Runtime Systems: Taming the High Performance Computing Beast

Speaker: Cal Ribbens, Deptartment of Computer Science at Virginia Tech
Date: Friday, February 3, 2012
Time: 11:15am-12:15pm
Location: 2150 Torgersen

High performance computing (HPC) is an area of computer science and engineering that has always evolved rapidly---sometimes leading and sometimes riding succeeding waves of technical innovation. While HPC application developers and users have continued to benefit from the increasing power of these high-end resources, the increasing complexity of HPC execution environments will require more and more reliance on runtime systems. Parallelism, load-balancing, power, fault-tolerance, and hardware heterogeneity are just a few of the emerging dominant issues that require runtime solutions. In this talk I will briefly describe some of the motivations and trends in runtime systems for HPC. I will then describe two recent projects we have worked on at Virginia Tech. The first, ReSHAPE, is a runtime system that allows the number of nodes assigned to job running on a cluster to be changed at run time. Experimental results from a prototype implementation of ReSHAPE illustrate the potential of "malleable" jobs for improving overall cluster utilization and reducing turn-around time for individual jobs. The second project, Samhita, is a distributed shared memory (DSM) execution environment, which allow programs based on the widely used Pthreads library for shared memory thread parallelism to be easily ported to a distributed memory (cluster) platform. Samhita not only allows a wide range of parallel codes to be ported to a new context, but its design reduces the problem of DSM to a cache management problem, with corresponding opportunities for exploiting locality at runtime.

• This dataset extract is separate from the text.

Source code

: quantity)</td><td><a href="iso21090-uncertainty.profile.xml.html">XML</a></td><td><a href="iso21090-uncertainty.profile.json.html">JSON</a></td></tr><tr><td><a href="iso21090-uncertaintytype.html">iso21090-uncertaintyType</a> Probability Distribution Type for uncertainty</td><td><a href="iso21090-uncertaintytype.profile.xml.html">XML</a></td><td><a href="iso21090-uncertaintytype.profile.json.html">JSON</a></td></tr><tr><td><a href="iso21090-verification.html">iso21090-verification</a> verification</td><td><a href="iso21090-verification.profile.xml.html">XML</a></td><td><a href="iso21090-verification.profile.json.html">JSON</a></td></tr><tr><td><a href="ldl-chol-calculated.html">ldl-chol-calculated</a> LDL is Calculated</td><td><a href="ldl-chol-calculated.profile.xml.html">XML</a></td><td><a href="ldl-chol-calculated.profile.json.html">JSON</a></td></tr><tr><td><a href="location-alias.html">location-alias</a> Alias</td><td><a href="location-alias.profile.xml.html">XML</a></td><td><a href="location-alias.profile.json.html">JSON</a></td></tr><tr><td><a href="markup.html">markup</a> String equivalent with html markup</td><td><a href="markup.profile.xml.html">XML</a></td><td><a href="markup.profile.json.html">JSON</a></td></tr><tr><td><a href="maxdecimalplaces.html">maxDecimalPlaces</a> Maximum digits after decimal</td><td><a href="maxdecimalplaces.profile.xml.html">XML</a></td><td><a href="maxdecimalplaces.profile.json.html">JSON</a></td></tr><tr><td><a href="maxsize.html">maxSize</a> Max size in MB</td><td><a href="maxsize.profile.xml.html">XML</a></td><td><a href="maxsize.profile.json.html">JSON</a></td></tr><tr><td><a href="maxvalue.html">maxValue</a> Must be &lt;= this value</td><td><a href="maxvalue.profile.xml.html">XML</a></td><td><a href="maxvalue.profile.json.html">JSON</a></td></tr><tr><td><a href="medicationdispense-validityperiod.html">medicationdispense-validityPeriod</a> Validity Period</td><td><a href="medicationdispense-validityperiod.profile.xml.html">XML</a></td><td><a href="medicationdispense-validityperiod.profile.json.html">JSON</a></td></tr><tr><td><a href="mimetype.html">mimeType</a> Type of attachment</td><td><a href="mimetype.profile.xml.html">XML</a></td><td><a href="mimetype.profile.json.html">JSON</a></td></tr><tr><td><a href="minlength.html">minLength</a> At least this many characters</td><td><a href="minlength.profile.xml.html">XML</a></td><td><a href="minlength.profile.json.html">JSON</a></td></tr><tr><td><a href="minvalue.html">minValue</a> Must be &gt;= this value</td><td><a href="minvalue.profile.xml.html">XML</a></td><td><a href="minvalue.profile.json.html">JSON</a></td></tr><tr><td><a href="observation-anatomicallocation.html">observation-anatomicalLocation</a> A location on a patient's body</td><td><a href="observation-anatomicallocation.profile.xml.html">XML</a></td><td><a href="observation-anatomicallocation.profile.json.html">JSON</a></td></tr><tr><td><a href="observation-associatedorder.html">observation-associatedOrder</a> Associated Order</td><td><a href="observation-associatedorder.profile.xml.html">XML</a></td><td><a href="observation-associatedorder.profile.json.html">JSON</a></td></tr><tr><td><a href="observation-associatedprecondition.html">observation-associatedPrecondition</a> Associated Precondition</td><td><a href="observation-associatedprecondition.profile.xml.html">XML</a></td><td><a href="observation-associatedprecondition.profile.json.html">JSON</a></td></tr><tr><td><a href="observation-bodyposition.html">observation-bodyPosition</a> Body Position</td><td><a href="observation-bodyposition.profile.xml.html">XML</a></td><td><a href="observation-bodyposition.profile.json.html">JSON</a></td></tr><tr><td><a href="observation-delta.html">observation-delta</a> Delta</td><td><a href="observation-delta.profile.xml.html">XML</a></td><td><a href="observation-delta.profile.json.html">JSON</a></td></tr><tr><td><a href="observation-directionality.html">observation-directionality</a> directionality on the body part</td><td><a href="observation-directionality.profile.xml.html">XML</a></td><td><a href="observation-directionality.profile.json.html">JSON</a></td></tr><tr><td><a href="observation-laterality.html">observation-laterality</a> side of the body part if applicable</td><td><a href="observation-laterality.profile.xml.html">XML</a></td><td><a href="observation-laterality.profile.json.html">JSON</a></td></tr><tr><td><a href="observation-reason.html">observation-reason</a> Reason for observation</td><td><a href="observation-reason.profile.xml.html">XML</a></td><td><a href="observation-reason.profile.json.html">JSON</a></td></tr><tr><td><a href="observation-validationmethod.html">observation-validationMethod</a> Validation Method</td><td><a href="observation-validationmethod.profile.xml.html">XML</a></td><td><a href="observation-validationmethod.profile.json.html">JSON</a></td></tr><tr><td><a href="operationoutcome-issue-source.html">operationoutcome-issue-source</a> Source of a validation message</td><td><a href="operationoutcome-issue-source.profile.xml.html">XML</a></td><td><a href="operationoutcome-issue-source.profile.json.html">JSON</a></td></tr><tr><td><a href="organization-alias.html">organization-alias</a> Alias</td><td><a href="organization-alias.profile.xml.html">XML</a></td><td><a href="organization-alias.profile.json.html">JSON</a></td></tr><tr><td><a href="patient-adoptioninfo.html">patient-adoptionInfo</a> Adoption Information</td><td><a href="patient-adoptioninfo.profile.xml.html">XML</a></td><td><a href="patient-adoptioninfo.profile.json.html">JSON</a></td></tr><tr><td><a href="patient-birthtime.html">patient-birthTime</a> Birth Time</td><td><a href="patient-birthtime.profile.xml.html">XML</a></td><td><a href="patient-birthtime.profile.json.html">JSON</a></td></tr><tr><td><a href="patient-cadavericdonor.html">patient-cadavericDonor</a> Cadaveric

Cal Ribbens is Associate Professor and Associate Department Head for Undergraduate Studies in the Department of Computer Science at Virginia Tech. He received a B.S. in Mathematics from Calvin College (1981) and a Ph.D. in Computer Sciences from Purdue University (1986). His research interests include parallel computation, numerical algorithms, mathematical software, and tools and environments for high performance computing.